__Problem statement__:
Locate every line in the records below that contains the word "Right", and copy each one.

+ + + +

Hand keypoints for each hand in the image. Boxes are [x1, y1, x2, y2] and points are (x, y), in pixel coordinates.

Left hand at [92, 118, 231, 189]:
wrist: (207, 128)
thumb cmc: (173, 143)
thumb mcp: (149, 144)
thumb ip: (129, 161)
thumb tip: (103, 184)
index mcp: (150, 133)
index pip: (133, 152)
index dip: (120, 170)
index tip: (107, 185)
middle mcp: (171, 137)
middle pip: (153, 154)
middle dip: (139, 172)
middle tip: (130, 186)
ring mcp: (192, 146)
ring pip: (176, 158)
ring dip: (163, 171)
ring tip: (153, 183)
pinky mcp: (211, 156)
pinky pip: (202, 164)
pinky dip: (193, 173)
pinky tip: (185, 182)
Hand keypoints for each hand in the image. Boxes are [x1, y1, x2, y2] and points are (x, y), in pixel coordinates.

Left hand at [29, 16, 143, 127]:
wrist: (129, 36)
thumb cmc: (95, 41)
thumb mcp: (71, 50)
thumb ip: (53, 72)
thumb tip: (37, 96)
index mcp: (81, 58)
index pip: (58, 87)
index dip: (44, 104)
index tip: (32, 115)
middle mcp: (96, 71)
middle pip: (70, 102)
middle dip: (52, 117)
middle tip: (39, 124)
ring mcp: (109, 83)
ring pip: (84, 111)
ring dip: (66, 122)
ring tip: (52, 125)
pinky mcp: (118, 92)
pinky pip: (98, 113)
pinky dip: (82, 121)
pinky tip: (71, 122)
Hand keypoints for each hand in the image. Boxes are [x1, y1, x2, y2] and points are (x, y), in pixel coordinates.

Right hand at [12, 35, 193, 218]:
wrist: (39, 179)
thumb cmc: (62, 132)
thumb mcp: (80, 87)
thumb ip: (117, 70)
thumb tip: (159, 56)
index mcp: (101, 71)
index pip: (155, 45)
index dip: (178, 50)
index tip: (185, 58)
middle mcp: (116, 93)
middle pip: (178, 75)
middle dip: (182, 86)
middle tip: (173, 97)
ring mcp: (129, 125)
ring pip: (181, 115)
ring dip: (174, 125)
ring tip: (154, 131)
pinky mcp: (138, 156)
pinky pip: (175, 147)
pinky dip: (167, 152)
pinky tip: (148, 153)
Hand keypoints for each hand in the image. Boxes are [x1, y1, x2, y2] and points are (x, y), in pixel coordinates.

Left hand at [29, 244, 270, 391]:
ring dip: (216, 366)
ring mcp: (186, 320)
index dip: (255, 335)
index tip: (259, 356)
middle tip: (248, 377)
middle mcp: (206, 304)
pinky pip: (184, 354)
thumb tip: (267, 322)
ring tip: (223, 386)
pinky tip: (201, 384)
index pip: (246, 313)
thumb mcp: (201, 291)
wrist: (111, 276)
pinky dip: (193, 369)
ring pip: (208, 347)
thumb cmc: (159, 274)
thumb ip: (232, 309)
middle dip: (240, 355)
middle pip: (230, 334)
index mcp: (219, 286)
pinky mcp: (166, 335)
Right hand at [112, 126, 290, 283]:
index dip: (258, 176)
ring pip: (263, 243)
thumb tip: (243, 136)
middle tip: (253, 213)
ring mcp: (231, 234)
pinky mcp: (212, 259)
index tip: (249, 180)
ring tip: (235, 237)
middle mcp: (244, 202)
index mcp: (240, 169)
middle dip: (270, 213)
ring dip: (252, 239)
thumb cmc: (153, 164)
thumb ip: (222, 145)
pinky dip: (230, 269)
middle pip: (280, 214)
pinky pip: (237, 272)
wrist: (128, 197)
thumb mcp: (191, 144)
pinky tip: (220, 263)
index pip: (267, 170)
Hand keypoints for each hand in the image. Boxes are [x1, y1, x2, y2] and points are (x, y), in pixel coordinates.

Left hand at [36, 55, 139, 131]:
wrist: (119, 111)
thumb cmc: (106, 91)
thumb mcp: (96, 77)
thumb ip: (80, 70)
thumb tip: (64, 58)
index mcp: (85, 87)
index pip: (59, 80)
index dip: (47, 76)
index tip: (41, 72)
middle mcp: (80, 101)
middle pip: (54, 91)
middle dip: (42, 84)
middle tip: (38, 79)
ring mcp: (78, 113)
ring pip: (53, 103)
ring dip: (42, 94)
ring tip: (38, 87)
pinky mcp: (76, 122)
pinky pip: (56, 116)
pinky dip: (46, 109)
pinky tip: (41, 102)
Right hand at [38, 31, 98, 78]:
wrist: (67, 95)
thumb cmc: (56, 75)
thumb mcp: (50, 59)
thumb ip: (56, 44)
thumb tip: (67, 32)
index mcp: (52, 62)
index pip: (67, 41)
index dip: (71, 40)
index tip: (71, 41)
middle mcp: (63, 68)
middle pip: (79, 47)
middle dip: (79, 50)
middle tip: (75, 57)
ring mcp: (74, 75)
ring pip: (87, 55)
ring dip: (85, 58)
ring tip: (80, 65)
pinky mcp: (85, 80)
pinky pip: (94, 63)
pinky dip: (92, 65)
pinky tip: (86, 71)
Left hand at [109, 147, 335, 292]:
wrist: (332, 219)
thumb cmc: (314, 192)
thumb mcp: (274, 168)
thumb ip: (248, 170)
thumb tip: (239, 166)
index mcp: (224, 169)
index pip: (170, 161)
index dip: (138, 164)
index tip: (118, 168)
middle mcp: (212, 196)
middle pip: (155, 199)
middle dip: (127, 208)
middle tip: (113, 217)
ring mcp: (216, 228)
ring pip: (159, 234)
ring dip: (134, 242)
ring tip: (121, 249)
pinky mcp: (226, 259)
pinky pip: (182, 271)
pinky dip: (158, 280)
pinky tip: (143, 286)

+ + + +

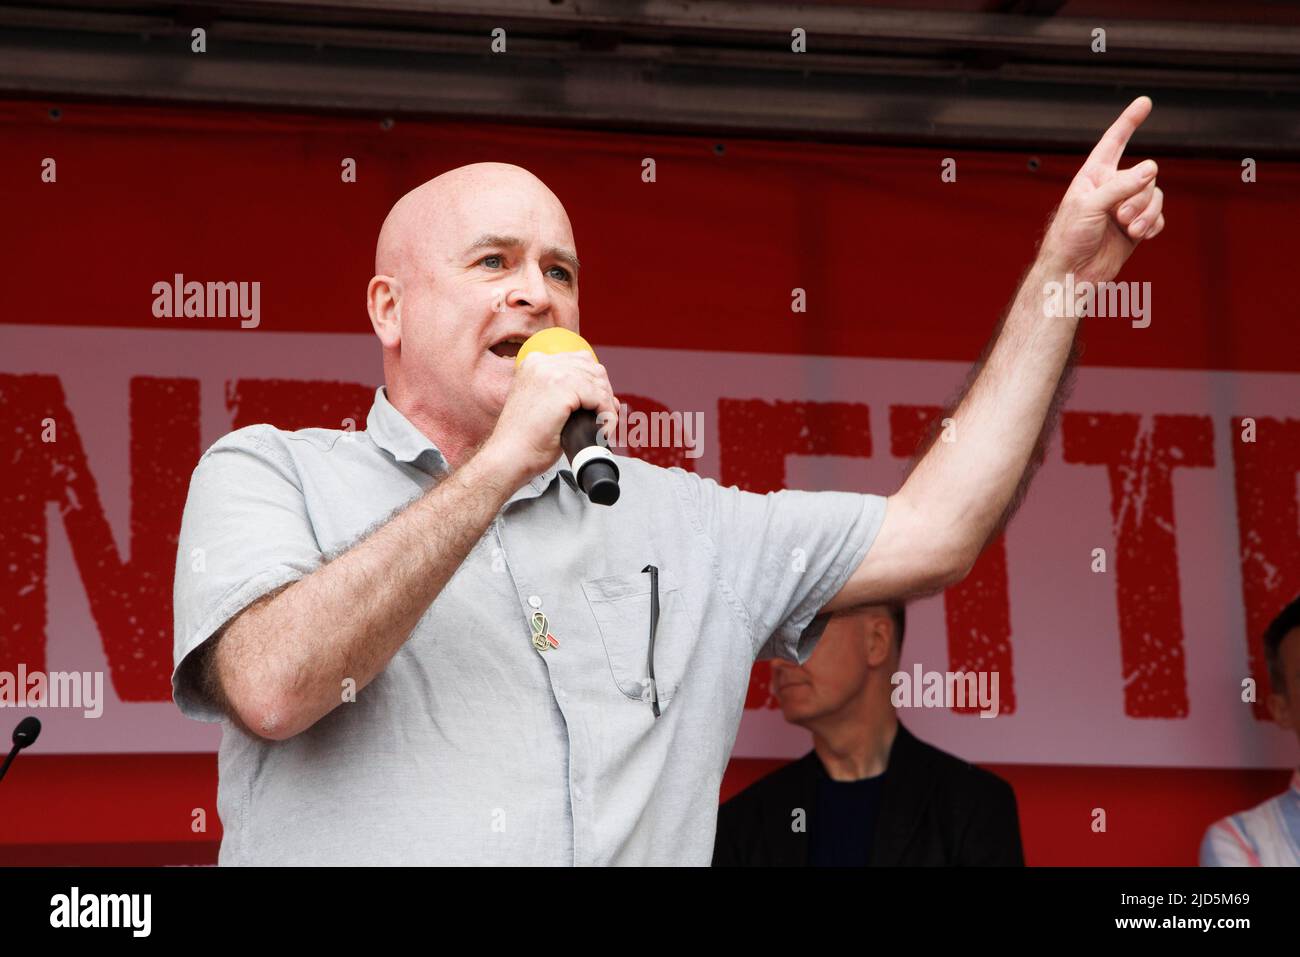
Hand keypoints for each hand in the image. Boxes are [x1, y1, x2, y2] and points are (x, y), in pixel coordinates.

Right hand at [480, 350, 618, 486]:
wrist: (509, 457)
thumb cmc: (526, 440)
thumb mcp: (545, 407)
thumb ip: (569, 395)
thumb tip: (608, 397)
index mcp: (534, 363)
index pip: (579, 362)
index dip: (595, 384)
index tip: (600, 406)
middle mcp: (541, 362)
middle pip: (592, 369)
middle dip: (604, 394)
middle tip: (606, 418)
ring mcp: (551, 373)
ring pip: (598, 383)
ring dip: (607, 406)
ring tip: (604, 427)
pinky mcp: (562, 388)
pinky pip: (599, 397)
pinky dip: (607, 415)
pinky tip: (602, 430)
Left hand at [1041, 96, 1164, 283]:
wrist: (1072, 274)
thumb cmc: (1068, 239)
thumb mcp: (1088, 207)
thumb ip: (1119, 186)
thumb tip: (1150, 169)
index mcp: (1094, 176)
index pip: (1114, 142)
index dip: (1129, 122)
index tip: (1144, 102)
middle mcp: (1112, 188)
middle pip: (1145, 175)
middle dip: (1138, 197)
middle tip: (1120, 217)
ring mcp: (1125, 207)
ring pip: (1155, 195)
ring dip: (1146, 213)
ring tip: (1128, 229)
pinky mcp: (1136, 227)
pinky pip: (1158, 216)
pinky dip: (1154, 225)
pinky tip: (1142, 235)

+ + + +

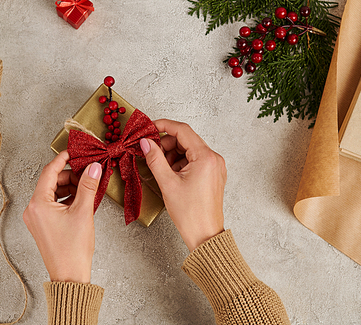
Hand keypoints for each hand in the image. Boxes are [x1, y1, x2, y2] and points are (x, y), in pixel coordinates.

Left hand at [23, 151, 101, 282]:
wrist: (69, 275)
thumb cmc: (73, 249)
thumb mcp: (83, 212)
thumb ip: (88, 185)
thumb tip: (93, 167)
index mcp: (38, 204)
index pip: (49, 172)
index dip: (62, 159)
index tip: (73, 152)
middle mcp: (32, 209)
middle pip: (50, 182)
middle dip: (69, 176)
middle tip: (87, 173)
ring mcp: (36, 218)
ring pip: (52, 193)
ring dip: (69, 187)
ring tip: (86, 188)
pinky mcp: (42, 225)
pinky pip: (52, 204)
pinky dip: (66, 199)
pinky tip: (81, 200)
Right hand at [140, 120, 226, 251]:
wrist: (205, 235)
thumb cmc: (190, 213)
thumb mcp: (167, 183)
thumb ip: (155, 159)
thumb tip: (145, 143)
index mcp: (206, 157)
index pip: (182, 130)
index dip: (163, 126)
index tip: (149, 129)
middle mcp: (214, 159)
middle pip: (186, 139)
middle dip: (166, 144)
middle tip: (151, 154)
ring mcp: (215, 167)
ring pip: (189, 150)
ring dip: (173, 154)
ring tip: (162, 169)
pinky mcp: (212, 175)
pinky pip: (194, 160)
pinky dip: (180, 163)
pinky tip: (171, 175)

+ + + +

__Completed exercise__:
Right hand at [12, 35, 193, 218]:
Right hand at [112, 126, 290, 283]:
Right hand at [38, 31, 98, 78]:
Right hand at [480, 350, 618, 486]:
Right hand at [140, 120, 226, 251]:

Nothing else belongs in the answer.